▶ **What you are asked to do**: Pick out and copy each line in the items below that contains the word "axis".
Top of Records to use
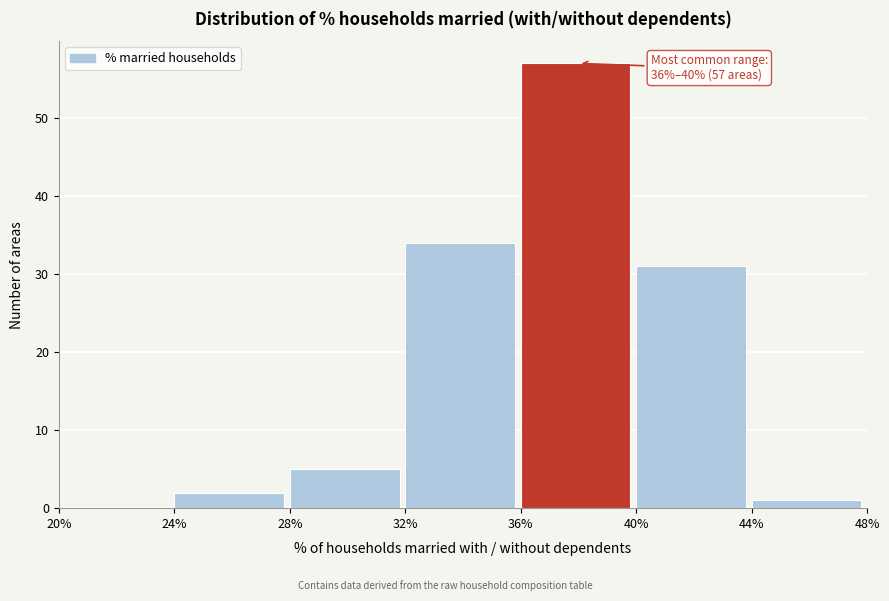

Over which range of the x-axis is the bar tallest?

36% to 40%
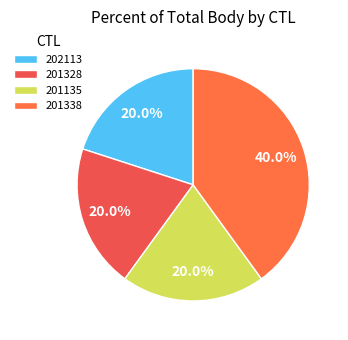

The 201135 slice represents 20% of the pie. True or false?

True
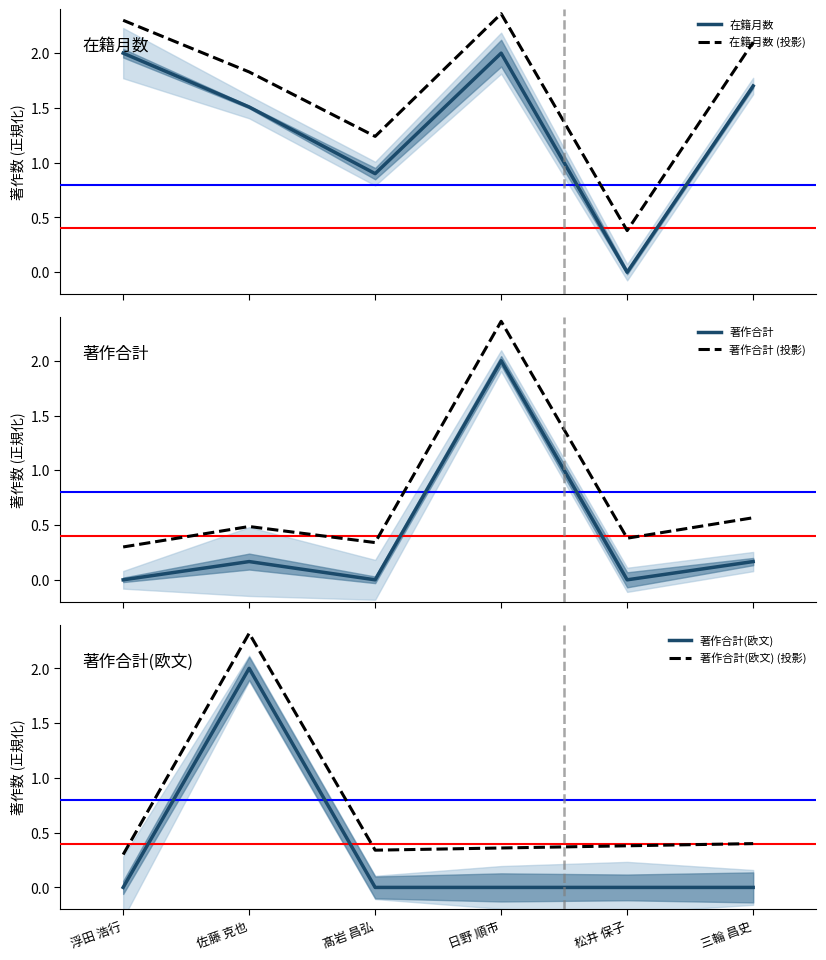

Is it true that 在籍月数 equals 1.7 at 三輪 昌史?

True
Bottom of Records to use
Top of Records to use
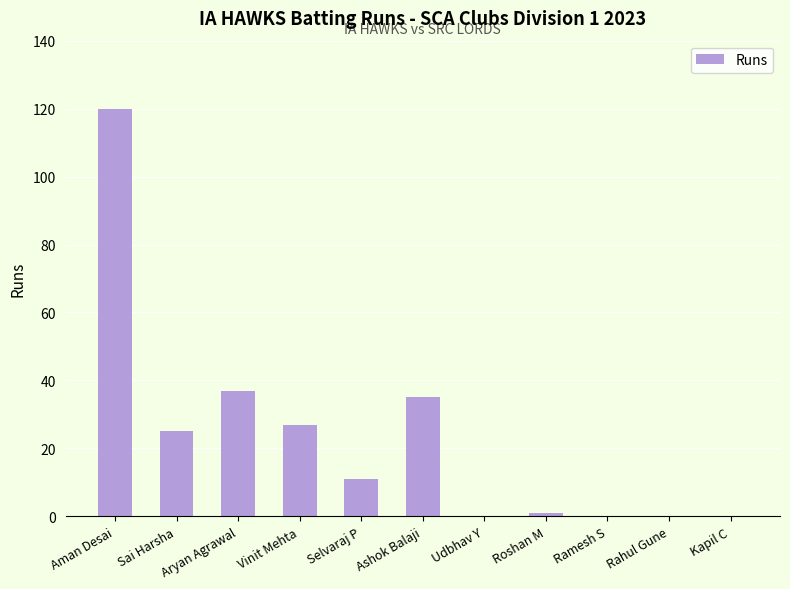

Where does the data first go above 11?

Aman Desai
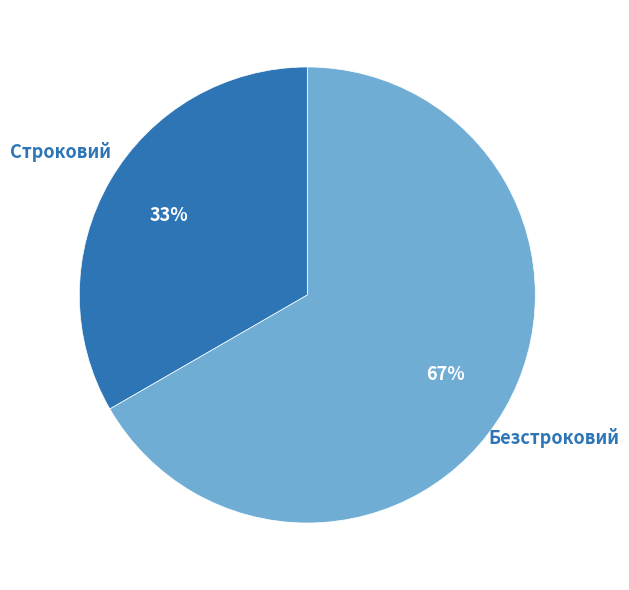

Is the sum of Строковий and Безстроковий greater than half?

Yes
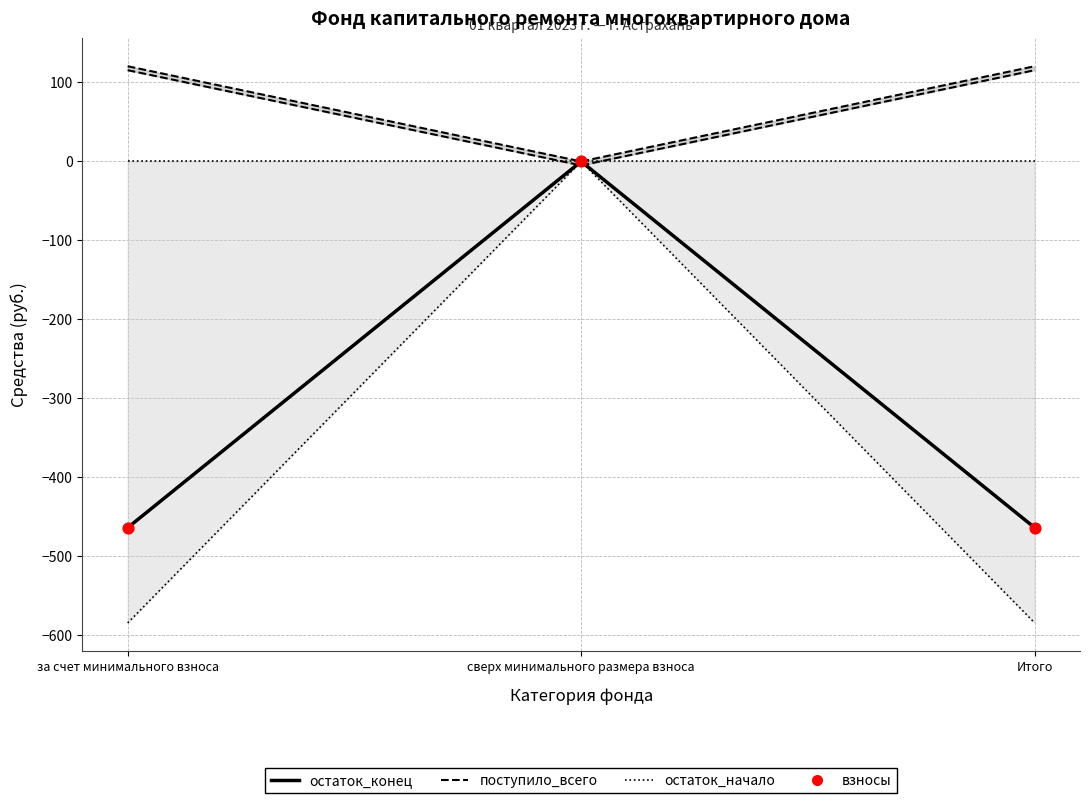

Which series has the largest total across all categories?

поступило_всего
Bottom of Records to use
Top of Records to use
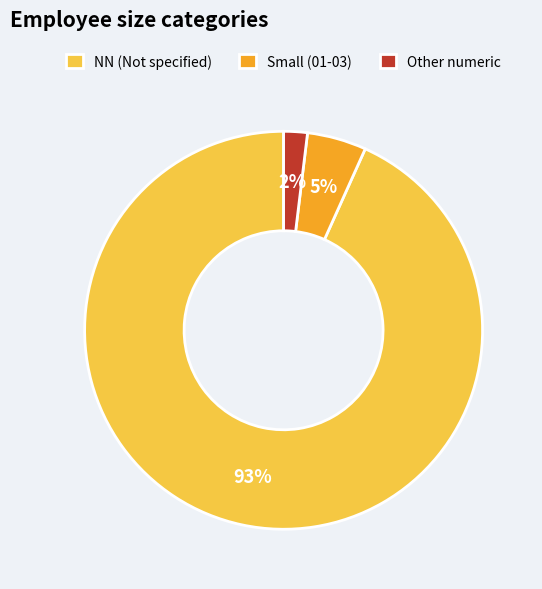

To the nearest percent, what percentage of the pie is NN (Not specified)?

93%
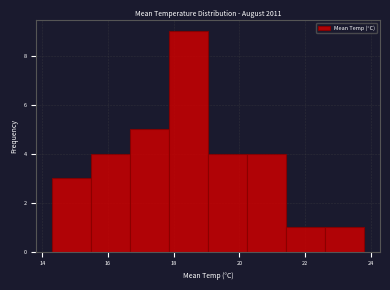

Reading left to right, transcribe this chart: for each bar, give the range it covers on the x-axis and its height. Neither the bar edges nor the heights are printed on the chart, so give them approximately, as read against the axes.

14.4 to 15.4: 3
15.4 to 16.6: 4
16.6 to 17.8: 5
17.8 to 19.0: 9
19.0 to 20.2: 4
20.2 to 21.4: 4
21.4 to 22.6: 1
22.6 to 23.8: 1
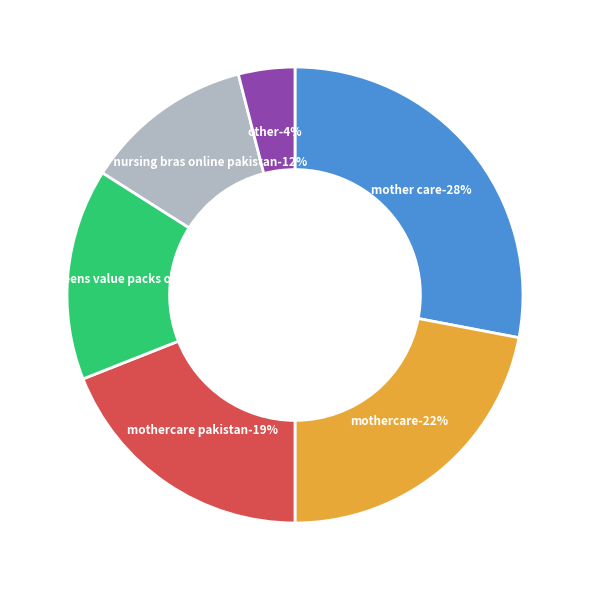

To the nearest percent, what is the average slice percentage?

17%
Bottom of Records to use
▶ **Solution below**:
Over which range of the x-axis is the bar tallest?
Reading left to right, transcribe this chart: for each bar, give the range it covers on the x-axis and its height. Neither the bar edges nor the heights are printed on the chart, so give them approximately, as read against the axes.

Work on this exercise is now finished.